“Brincadeira” de guerra e comércio de morte
Andrea Tornielli
"Quero destacar a hipocrisia de falar de paz e brincar de guerra. Em alguns países onde se fala muito de paz, os investimentos que mais rendem são as fábricas de armas. Essa hipocrisia sempre nos leva ao fracasso. Ao fracasso da fraternidade, ao fracasso da paz." As palavras pronunciadas pelo Papa Francisco em 25 de novembro passado para celebrar o 40º aniversário do tratado de paz entre Argentina e Chile que encerrou a disputa pelo Canal de Beagle encontram mais uma trágica confirmação nos dados divulgados nestas horas pelo Sipri (Instituto Internacional de Pesquisa para a Paz de Estocolmo): a indústria de armas continua crescendo, as rendas aumentaram 4,2% no ano passado, chegando a 632 bilhões de dólares (+19% desde 2015). Infelizmente, sabe-se bem a que outros dados esse crescimento está ligado: ao número de militares e civis mortos e feridos, cidades destruídas, pessoas deslocadas, ao futuro roubado de gerações de jovens, à devastação ambiental.

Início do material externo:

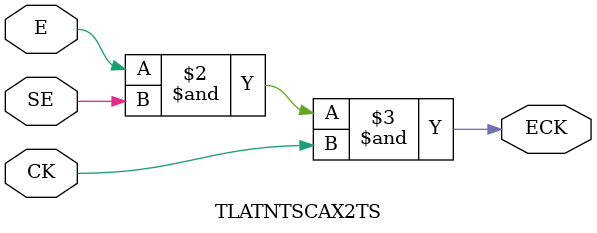
<source format=v>
module clock_gate (
  input CLK,
  input EN,
  input TE,
  output wire ECK
);

  TLATNTSCAX2TS latch (
    .E(EN),
    .SE(TE),
    .CK(CLK),
    .ECK(ECK)
  );


endmodule

module TLATNTSCAX2TS (
  input E,
  input SE,
  input CK,
  output reg ECK
);

  always @* begin
    ECK <= E & SE & CK;
  end

endmodule
</source>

Nas palavras do Bispo de Roma, é impressionante a referência: “brincar de guerra”. Se as guerras são abordadas, no âmbito mental, como uma espécie de “jogo”, seja ele político ou militar, isso é um sinal de que se perdeu a vontade de ir à raiz dos conflitos. Perdeu-se a vontade de entender suas causas para tentar remediá-las. É um sinal de que se perderam o valor da paz, a importância do diálogo e da negociação para resolver disputas. Além disso, o jogo geralmente envolve competição, com um vencedor e um perdedor, o que é muito bom se for um jogo de tênis ou xadrez. Mas se são os Estados que estão “brincando de guerra”, se contradiz a própria ideia de fraternidade humana e de direito internacional.

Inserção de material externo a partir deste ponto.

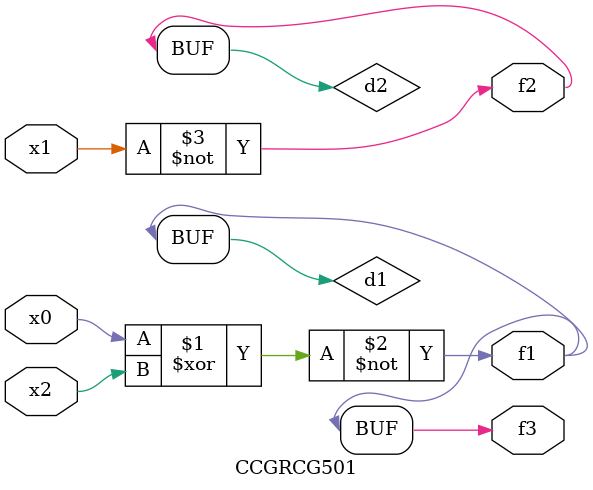
<source format=v>
module CCGRCG501(
	input x0, x1, x2,
	output f1, f2, f3
);

	wire d1, d2, d3;

	xnor (d1, x0, x2);
	nand (d2, x1);
	nor (d3, x1, x2);
	assign f1 = d1;
	assign f2 = d2;
	assign f3 = d1;
endmodule

</source>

Destacando a hipocrisia de quem lucra com a guerra, independentemente das consequências catastróficas, o Papa Francisco faz um apelo urgente às consciências dos líderes políticos e de todos. Pede para pararmos de fazer comércio às custas dos outros, às custas da paz e, portanto, às custas dos mais frágeis e de toda a humanidade.

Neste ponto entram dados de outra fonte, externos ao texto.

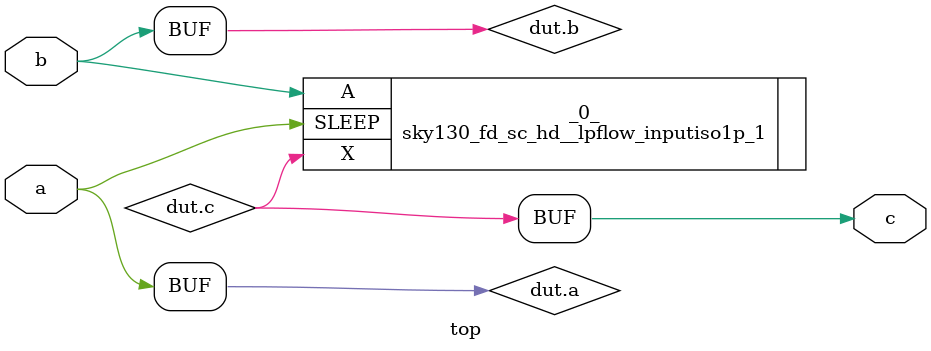
<source format=v>
/* Generated by Yosys 0.9+4274 (git sha1 e6dd4db0, gcc 9.3.0-17ubuntu1~20.04 -fPIC -Os) */

module top(a, b, c);
  input a;
  input b;
  output c;
  wire \dut.a ;
  wire \dut.b ;
  wire \dut.c ;
  sky130_fd_sc_hd__lpflow_inputiso1p_1 _0_ (
    .A(\dut.b ),
    .SLEEP(\dut.a ),
    .X(\dut.c )
  );
  assign \dut.a  = a;
  assign \dut.b  = b;
  assign c = \dut.c ;
endmodule

</source>
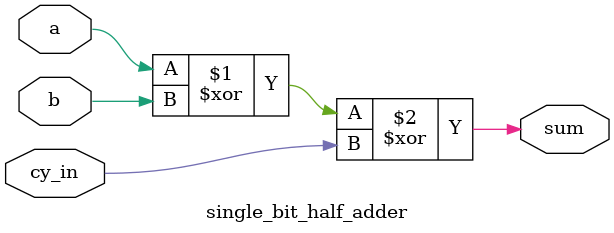
<source format=v>
`timescale 1ns / 1ps
module single_bit_half_adder(
    input a,
    input b,
    input cy_in,
    output sum
    );
	 assign sum = a^b^cy_in;
endmodule

</source>
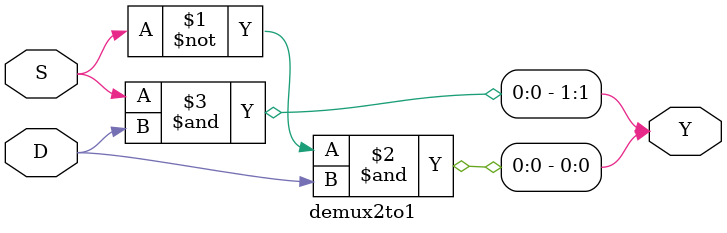
<source format=v>
module demux2to1(D,S,Y);
input D,S;
output [1:0]Y;

/*always @(D,S) begin
if(S==0) begin
	Y[0]=D;
	Y[1]=0;
	end
else
	Y = {D,1'b0};
end
*/
assign Y[0] = ~S&D;
assign Y[1] = S&D;

endmodule
</source>
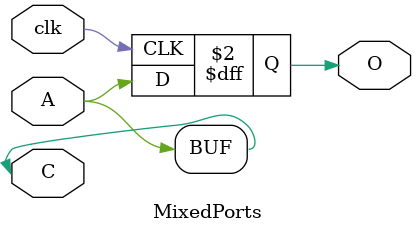
<source format=sv>
module MixedPorts(
  input  logic clk,
  input  logic A,
  output logic O,
  inout  logic C
);

  // Blocking assignment inside clocked always block
  always @(posedge clk) begin
    O = A;
  end

  // Signal assignment to drive the inout port
  assign C = A;

endmodule
</source>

É um apelo profundamente espiritual, que precisa da oração intensa de toda a Igreja, especialmente neste Tempo do Advento, para pedir ao “Príncipe da Paz” que inspire pensamentos, palavras e sobretudo ações que permitam viver a vida política internacional de maneira séria, sabendo olhar além, pensando no futuro, nas novas gerações. Na consciência de que o nosso mundo necessita urgentemente de “compromissos honrosos” – como o que foi assinado entre Argentina e Chile com a mediação do Vaticano há quatro décadas – e não dos “jogos de guerra” dos valentões: "Deus queira que a Comunidade internacional faça prevalecer a força do direito através do diálogo, porque o diálogo deve ser a alma da Comunidade internacional."